The first part of a habit is the cue,” Santos says. “Cues can be anything in the environment or context that signals that we should do a specific behavior — from some stimulus in the environment, to a particular person, to an internal feeling, to a time of day.” Santos says that a good example of this is that the morning hours are a cue that we should drink coffee. Meanwhile, that friend who binge drinks with us can be a cue that it’s time for some wine.

“Habits require cues to get off the ground. When our brains see a cue that’s been associated with a habitual behavior, we can’t help but execute that behavior — even when the behavior is no longer rewarding.” Oh, that explains why I always crave coconut La Croix when I see my friend Bear, even though it’s not my favorite flavor. They always have it in their house when I visit and now my brain has figured out this cue.


“Most habits have a very specific behavioral routine that’s associated with them,” Santos says. She suggests considering that the steps you take to brush your teeth or back your car out of your driveway are routines that we’ve put in place that follow a cue. “Routines are specific sequences of actions that get us to a reward,” Santos says. “The science shows that having a specific routine is critical to habit formation.” Your brain learns that if it sees a cue and then follows up with certain actions, it will get a reward.

This is, in part, because our minds care about rewards a lot, Santos says. The routine, for your brain, is just the path to the reward. “When your mind experiences something wonderful, it drops everything to remember the exact sequence of whatever you just did to get that reward. It even uses a totally different neural system to do so.” In other words, if you, say, taste some amazing chocolate after going for a run at dawn, your brain immediately backtracks to all the steps that led to that chocolate, from sunrise through run.


It seems a little decadent to expect a reward for every good behavior, but Santos says that rewards are crucial in making habits stick. “We need a reward at the end,” she says. “That can be some physical extrinsic reward — money or a yummy dessert — but it can also be an intrinsic reward — a good feeling of accomplishment.” In other words, you don’t have to eat chocolate after every workout to make that good habit stick. Your reward might be the feel good chemicals your body makes when you exercise.

“The key to hacking your habits is to mess with these three ingredients,” Santos says. “The key is that we need to know how to make a new habit. It’s not just doing something over and over. We need to make sure the parts are in place — especially the cue and a very specific routine.” The reward may be the most important part for your brain, but it’s probably the part that’s easiest to figure out. You know what makes you feel rewarded. So what you have to do is work backwards to lay out new good habit steps and a cue.

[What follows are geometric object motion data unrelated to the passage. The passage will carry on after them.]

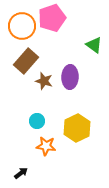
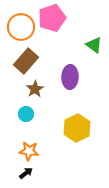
orange circle: moved 1 px left, 1 px down
brown star: moved 9 px left, 8 px down; rotated 24 degrees clockwise
cyan circle: moved 11 px left, 7 px up
orange star: moved 17 px left, 5 px down
black arrow: moved 5 px right
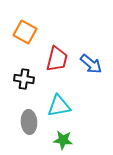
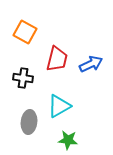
blue arrow: rotated 65 degrees counterclockwise
black cross: moved 1 px left, 1 px up
cyan triangle: rotated 20 degrees counterclockwise
gray ellipse: rotated 10 degrees clockwise
green star: moved 5 px right
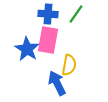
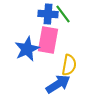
green line: moved 13 px left; rotated 72 degrees counterclockwise
blue star: rotated 15 degrees clockwise
blue arrow: moved 1 px right, 1 px down; rotated 85 degrees clockwise
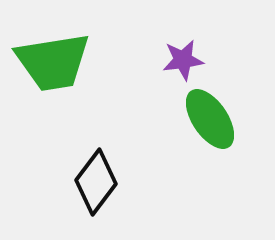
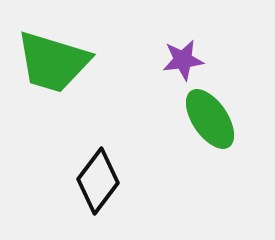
green trapezoid: rotated 26 degrees clockwise
black diamond: moved 2 px right, 1 px up
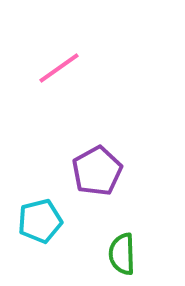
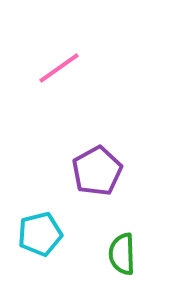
cyan pentagon: moved 13 px down
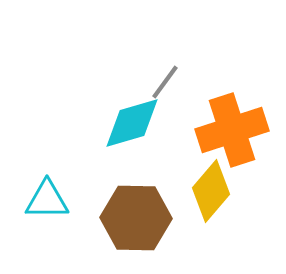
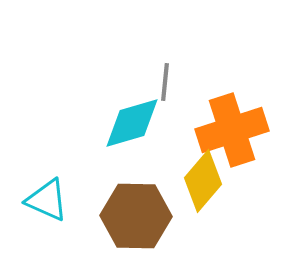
gray line: rotated 30 degrees counterclockwise
yellow diamond: moved 8 px left, 10 px up
cyan triangle: rotated 24 degrees clockwise
brown hexagon: moved 2 px up
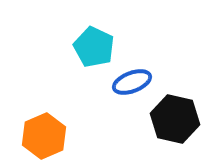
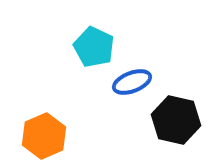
black hexagon: moved 1 px right, 1 px down
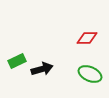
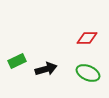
black arrow: moved 4 px right
green ellipse: moved 2 px left, 1 px up
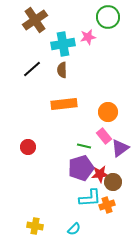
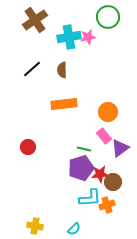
cyan cross: moved 6 px right, 7 px up
green line: moved 3 px down
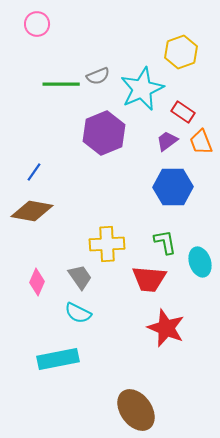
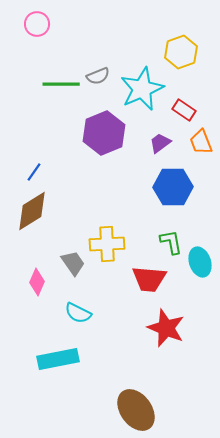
red rectangle: moved 1 px right, 2 px up
purple trapezoid: moved 7 px left, 2 px down
brown diamond: rotated 42 degrees counterclockwise
green L-shape: moved 6 px right
gray trapezoid: moved 7 px left, 14 px up
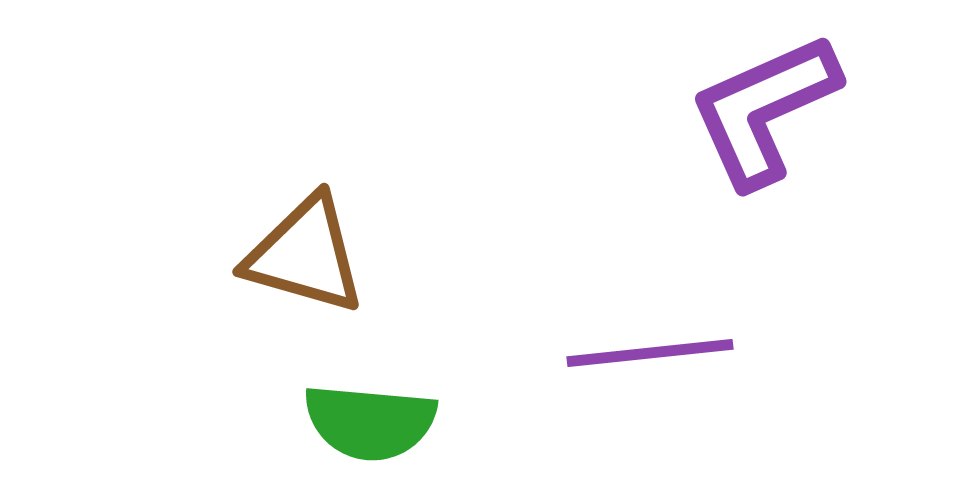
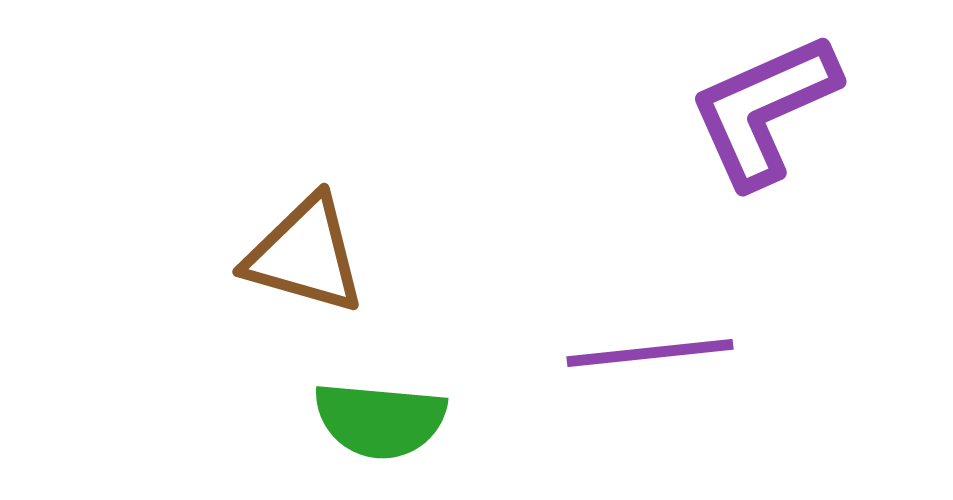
green semicircle: moved 10 px right, 2 px up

I am a person who has really good habits, like meditating and running every day, and I used exactly this strategy to form them, whether I knew it at the time or not. I have been running every morning for twenty years, for example. For me, the cue is the sunrise, the routine is drinking coffee, writing a few dreamtime notes, and then lacing up my shoes before I hit the levee. The reward is a daily endorphin rush.

So, if you have habits that you want to integrate into your life that haven’t happened for you yet, it’s not a character flaw. You just need a little planning. And you don’t actually need all those books and classes about how to integrate vegan yogalates into your life, you just need to follow this three-step formula.